Turn each line of the records below into one string in a single JSON list, skipping any blank lines.

• [Stored data]
++++++++++++++++++++

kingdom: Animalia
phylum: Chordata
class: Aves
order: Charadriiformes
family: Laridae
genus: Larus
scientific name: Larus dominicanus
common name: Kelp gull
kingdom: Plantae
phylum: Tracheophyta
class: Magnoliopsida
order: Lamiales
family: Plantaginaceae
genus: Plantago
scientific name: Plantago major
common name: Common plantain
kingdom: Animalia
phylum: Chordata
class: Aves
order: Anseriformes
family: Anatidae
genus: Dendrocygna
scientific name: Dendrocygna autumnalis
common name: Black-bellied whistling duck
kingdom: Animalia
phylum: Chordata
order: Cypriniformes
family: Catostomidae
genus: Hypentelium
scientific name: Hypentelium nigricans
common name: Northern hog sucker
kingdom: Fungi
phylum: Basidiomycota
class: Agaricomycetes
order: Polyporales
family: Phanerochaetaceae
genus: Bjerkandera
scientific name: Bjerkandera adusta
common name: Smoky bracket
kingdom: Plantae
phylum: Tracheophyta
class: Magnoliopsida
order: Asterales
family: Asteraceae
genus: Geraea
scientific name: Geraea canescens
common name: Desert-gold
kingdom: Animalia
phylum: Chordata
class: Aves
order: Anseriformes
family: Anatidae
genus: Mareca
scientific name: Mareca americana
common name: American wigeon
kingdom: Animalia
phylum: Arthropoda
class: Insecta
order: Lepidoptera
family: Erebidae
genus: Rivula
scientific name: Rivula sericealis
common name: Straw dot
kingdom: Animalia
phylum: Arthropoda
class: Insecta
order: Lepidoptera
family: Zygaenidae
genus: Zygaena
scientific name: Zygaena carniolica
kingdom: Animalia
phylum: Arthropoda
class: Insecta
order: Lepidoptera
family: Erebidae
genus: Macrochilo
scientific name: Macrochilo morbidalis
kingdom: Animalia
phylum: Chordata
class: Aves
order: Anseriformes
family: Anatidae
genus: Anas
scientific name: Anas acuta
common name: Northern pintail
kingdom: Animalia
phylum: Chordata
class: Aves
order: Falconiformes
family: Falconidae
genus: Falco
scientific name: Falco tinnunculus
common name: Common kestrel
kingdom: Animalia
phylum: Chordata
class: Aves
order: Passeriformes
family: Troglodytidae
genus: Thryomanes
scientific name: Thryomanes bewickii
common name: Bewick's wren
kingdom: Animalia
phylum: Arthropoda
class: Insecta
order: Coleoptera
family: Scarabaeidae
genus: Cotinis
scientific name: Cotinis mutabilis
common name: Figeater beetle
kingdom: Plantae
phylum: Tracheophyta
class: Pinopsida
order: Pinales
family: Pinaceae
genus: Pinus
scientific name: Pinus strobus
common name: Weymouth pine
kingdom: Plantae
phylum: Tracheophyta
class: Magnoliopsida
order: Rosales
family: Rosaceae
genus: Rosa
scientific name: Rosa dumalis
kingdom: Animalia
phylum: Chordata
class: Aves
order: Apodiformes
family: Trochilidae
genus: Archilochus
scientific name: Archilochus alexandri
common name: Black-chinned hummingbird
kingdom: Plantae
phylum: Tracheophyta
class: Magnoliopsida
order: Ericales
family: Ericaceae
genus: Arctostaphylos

++++++++++++++++++++

• [Reply to the exercise]
[
  "kingdom: Animalia",
  "phylum: Chordata",
  "class: Aves",
  "order: Charadriiformes",
  "family: Laridae",
  "genus: Larus",
  "scientific name: Larus dominicanus",
  "common name: Kelp gull",
  "kingdom: Plantae",
  "phylum: Tracheophyta",
  "class: Magnoliopsida",
  "order: Lamiales",
  "family: Plantaginaceae",
  "genus: Plantago",
  "scientific name: Plantago major",
  "common name: Common plantain",
  "kingdom: Animalia",
  "phylum: Chordata",
  "class: Aves",
  "order: Anseriformes",
  "family: Anatidae",
  "genus: Dendrocygna",
  "scientific name: Dendrocygna autumnalis",
  "common name: Black-bellied whistling duck",
  "kingdom: Animalia",
  "phylum: Chordata",
  "order: Cypriniformes",
  "family: Catostomidae",
  "genus: Hypentelium",
  "scientific name: Hypentelium nigricans",
  "common name: Northern hog sucker",
  "kingdom: Fungi",
  "phylum: Basidiomycota",
  "class: Agaricomycetes",
  "order: Polyporales",
  "family: Phanerochaetaceae",
  "genus: Bjerkandera",
  "scientific name: Bjerkandera adusta",
  "common name: Smoky bracket",
  "kingdom: Plantae",
  "phylum: Tracheophyta",
  "class: Magnoliopsida",
  "order: Asterales",
  "family: Asteraceae",
  "genus: Geraea",
  "scientific name: Geraea canescens",
  "common name: Desert-gold",
  "kingdom: Animalia",
  "phylum: Chordata",
  "class: Aves",
  "order: Anseriformes",
  "family: Anatidae",
  "genus: Mareca",
  "scientific name: Mareca americana",
  "common name: American wigeon",
  "kingdom: Animalia",
  "phylum: Arthropoda",
  "class: Insecta",
  "order: Lepidoptera",
  "family: Erebidae",
  "genus: Rivula",
  "scientific name: Rivula sericealis",
  "common name: Straw dot",
  "kingdom: Animalia",
  "phylum: Arthropoda",
  "class: Insecta",
  "order: Lepidoptera",
  "family: Zygaenidae",
  "genus: Zygaena",
  "scientific name: Zygaena carniolica",
  "kingdom: Animalia",
  "phylum: Arthropoda",
  "class: Insecta",
  "order: Lepidoptera",
  "family: Erebidae",
  "genus: Macrochilo",
  "scientific name: Macrochilo morbidalis",
  "kingdom: Animalia",
  "phylum: Chordata",
  "class: Aves",
  "order: Anseriformes",
  "family: Anatidae",
  "genus: Anas",
  "scientific name: Anas acuta",
  "common name: Northern pintail",
  "kingdom: Animalia",
  "phylum: Chordata",
  "class: Aves",
  "order: Falconiformes",
  "family: Falconidae",
  "genus: Falco",
  "scientific name: Falco tinnunculus",
  "common name: Common kestrel",
  "kingdom: Animalia",
  "phylum: Chordata",
  "class: Aves",
  "order: Passeriformes",
  "family: Troglodytidae",
  "genus: Thryomanes",
  "scientific name: Thryomanes bewickii",
  "common name: Bewick's wren",
  "kingdom: Animalia",
  "phylum: Arthropoda",
  "class: Insecta",
  "order: Coleoptera",
  "family: Scarabaeidae",
  "genus: Cotinis",
  "scientific name: Cotinis mutabilis",
  "common name: Figeater beetle",
  "kingdom: Plantae",
  "phylum: Tracheophyta",
  "class: Pinopsida",
  "order: Pinales",
  "family: Pinaceae",
  "genus: Pinus",
  "scientific name: Pinus strobus",
  "common name: Weymouth pine",
  "kingdom: Plantae",
  "phylum: Tracheophyta",
  "class: Magnoliopsida",
  "order: Rosales",
  "family: Rosaceae",
  "genus: Rosa",
  "scientific name: Rosa dumalis",
  "kingdom: Animalia",
  "phylum: Chordata",
  "class: Aves",
  "order: Apodiformes",
  "family: Trochilidae",
  "genus: Archilochus",
  "scientific name: Archilochus alexandri",
  "common name: Black-chinned hummingbird",
  "kingdom: Plantae",
  "phylum: Tracheophyta",
  "class: Magnoliopsida",
  "order: Ericales",
  "family: Ericaceae",
  "genus: Arctostaphylos"
]